Mesajı Okuyun
Old 09-01-2009, 15:31   #5
av. jülide keleş yarışan

 
Varsayılan

YARGITAY 13. HUKUK DAİRESİNİN DÜZELTTİĞİ BOZMA KARARI:
Yargıtay 13. Hukuk Dairesinin düzelttiği 9.5.1996 Tarih E. 1751-K. 4287 Sayılı ( BOZMA ) Kararı: Taraflar arasındaki menfi tesbit davasının yapılan yargılama sonunda ilamda yazılı nedenlerden dolayı davanın reddine yönelik olarak verilen hükmün davacı avukatınca duruşmalı olarak temyiz edilmesi üzerine ilgililere çağrı kağıdı gönderilmişti. Belli günde taraflar adına gelen olmadığından incelemenin evraklar üzerinde yapılmasına karar verildikten sonra karar için başka güne bırakılmıştı. Bu kez temyize dilekçenin süresinde olduğu saptanarak dosya incelendi ğereği konuşulup düşünüldü.
Davacı Belediye, davalı şirket ile Finansal kiralama sözleşmesini imzaladıklarını, sözleşme ile bir adet tekoloder, bir adet 45 dizel hava Kompresörü, ve kırıcı kiraladığını, ilçede meydana gelen olaylarda kiralanan araçların haraç olduğunu, BK. 117 maddesi gereğince sözleşmenin fiili imkansızlık nedeniyle uygulanamaz duruma düştüğünü ileri sürerek, kira borçlarının bulunmadığının tesbitini istemiştir.
Davalı, davanın reddini dilemiştir.
Mahkemece, davanın reddine karar verilmiş; hüküm, davacı tarafından temyiz edilmiştir.
Davacının, davalı A.Ş.`den kiraladığı bir adet ... marka 828 Beko Loder ve bir Adet GNO., 45 Dizel Hava Kompresörü ve kırıcının 22.10.1993 tarihinde ... ilçesinde meydana gelen terör olaylarında tahrip edilerek kullanılmaz hale geldikleri ve bu olayda borçlu davacı belediyenin hiç bir kusurunun bulunmadığı toplanan delillerden açıkça anlaşılmaktadır. BK. 117 maddesi hükmü uyarınca borçluya ishat olunamayan haller münasebeti ile borcun ifasının imkansız hale gelmesi halinde borç sakıt olur. Kiralanan mikinaların terör olaylarında tamamen tahrip edildiği ve bu olayda davacının kusuru bulunmadığı anlaşıldığına göre borcun sona erdiğinin kabulü zorunludur. Gerek bilirkişi ve gerek onu esas alan mahkeme kararında sözü edilen Finansal kiralama sözleşmesinin XVI/d ve Finansal Kiralama Kanunun 14. maddesinin olayımızda uygulama olanağı bulunmamaktadır. Bu hükümler kira konusu makinaların bizzatihi bedelleri ile ilgilidir.

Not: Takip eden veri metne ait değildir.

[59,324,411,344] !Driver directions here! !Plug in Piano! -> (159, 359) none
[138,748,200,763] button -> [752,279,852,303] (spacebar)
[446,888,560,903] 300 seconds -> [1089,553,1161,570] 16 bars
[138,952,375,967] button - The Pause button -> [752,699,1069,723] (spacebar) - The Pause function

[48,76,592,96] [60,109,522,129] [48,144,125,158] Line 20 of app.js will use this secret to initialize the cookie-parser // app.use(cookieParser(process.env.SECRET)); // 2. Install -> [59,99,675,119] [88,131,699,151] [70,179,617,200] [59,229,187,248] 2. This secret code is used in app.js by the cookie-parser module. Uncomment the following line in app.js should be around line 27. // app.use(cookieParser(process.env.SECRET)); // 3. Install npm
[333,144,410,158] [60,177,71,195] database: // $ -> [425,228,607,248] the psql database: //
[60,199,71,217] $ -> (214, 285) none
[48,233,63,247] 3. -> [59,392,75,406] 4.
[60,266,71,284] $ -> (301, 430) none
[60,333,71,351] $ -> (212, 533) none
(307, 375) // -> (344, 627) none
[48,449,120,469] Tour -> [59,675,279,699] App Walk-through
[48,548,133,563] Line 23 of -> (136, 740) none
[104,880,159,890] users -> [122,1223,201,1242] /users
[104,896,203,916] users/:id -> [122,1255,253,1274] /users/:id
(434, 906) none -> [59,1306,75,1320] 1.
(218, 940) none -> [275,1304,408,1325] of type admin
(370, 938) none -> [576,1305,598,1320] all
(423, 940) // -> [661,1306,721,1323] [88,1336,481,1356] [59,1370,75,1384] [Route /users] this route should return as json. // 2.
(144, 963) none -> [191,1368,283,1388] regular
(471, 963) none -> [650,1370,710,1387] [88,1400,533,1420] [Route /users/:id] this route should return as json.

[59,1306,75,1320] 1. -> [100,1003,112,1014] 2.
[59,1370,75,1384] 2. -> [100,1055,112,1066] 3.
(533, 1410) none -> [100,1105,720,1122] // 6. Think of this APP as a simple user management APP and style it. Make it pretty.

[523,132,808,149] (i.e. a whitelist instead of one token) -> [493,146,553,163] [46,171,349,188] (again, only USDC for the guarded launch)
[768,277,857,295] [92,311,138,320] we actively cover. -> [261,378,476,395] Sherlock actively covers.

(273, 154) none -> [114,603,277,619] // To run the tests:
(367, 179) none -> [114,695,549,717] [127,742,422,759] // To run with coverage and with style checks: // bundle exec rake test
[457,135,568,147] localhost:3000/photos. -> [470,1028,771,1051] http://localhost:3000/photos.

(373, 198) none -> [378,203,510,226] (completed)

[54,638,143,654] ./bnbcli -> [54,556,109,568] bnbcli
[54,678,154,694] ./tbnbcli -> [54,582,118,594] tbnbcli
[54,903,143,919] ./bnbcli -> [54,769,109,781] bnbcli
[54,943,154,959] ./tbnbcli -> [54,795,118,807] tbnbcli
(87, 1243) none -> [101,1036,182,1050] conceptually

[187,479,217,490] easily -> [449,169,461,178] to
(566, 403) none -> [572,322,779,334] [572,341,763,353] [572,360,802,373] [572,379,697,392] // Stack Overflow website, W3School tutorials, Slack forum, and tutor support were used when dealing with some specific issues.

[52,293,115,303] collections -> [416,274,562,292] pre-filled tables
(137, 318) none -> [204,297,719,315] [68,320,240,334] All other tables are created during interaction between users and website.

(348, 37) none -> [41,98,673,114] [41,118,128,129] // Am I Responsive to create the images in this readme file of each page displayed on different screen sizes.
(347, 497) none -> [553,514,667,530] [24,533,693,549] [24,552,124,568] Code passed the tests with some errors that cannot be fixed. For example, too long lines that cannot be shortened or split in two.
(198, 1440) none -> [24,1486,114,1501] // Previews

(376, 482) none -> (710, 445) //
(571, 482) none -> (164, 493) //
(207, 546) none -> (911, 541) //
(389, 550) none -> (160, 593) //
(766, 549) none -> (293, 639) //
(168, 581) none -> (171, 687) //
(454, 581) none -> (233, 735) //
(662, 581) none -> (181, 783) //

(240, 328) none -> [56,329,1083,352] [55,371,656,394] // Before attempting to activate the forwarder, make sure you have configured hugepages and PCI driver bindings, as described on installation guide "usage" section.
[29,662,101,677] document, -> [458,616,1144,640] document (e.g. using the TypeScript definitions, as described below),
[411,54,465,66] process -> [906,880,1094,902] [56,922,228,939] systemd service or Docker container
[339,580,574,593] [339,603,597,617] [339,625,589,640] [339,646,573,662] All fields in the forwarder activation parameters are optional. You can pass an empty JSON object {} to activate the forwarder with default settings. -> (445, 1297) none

Öte yandan uygulamada çözümü özel bilgiye bağlı olan haller ile hukuki sorun kesin bir şekilde ayırt edilmemekte ve hukuki sorun hakkında da bilirkişiye başvurulmaktadır. Böylece mahkemenin vereceği hüküm adeta bilirkişiler tarafından hazırlanmış olmaktadır. Oysa usulün 275. maddesindeki "hali özel ve yorumlanmamalı, hakim her davada bilirkişiye başvurmak yolunda tercih etmemeye özen göstermelidir. Gerçektende sözleşmeye ve Kanuna aykırı hareketin takdir ve tesbiti mahkemenin doğrudan görevidir. Bu konuda bilirkişi görüşünün başvurulması 275. maddesine aykırıdır.
Mahkemece bu yasa hükmüne aykırı davranılarak 17.10.1995 tarihli hukuki sorunların çözümünü de içeren bilirkişiler görüşü aynen benimsenip HUMK. 388/5 maddesindeki kamu düzeni ile ilgili buyurucu koşullarda gözardı edilmek suretiyle hüküm kurulması yanlıştır.
Bu durumda mahkemece borcun sakıt olduğu gözetilerek isteği kabul edilmesi gerekirken, dosyaya ve kanuna uygun düşmeyen gerekçelerle davanın reddine karar verilmesi usul ve yasaya aykırı olup bozmayı gerektirir.
Yukarda açıklanan nedenler altında temyiz olunan kararın davacı yararına BOZULMASINA, 9.5.1996 gününde oybirliğiyle karar verildi.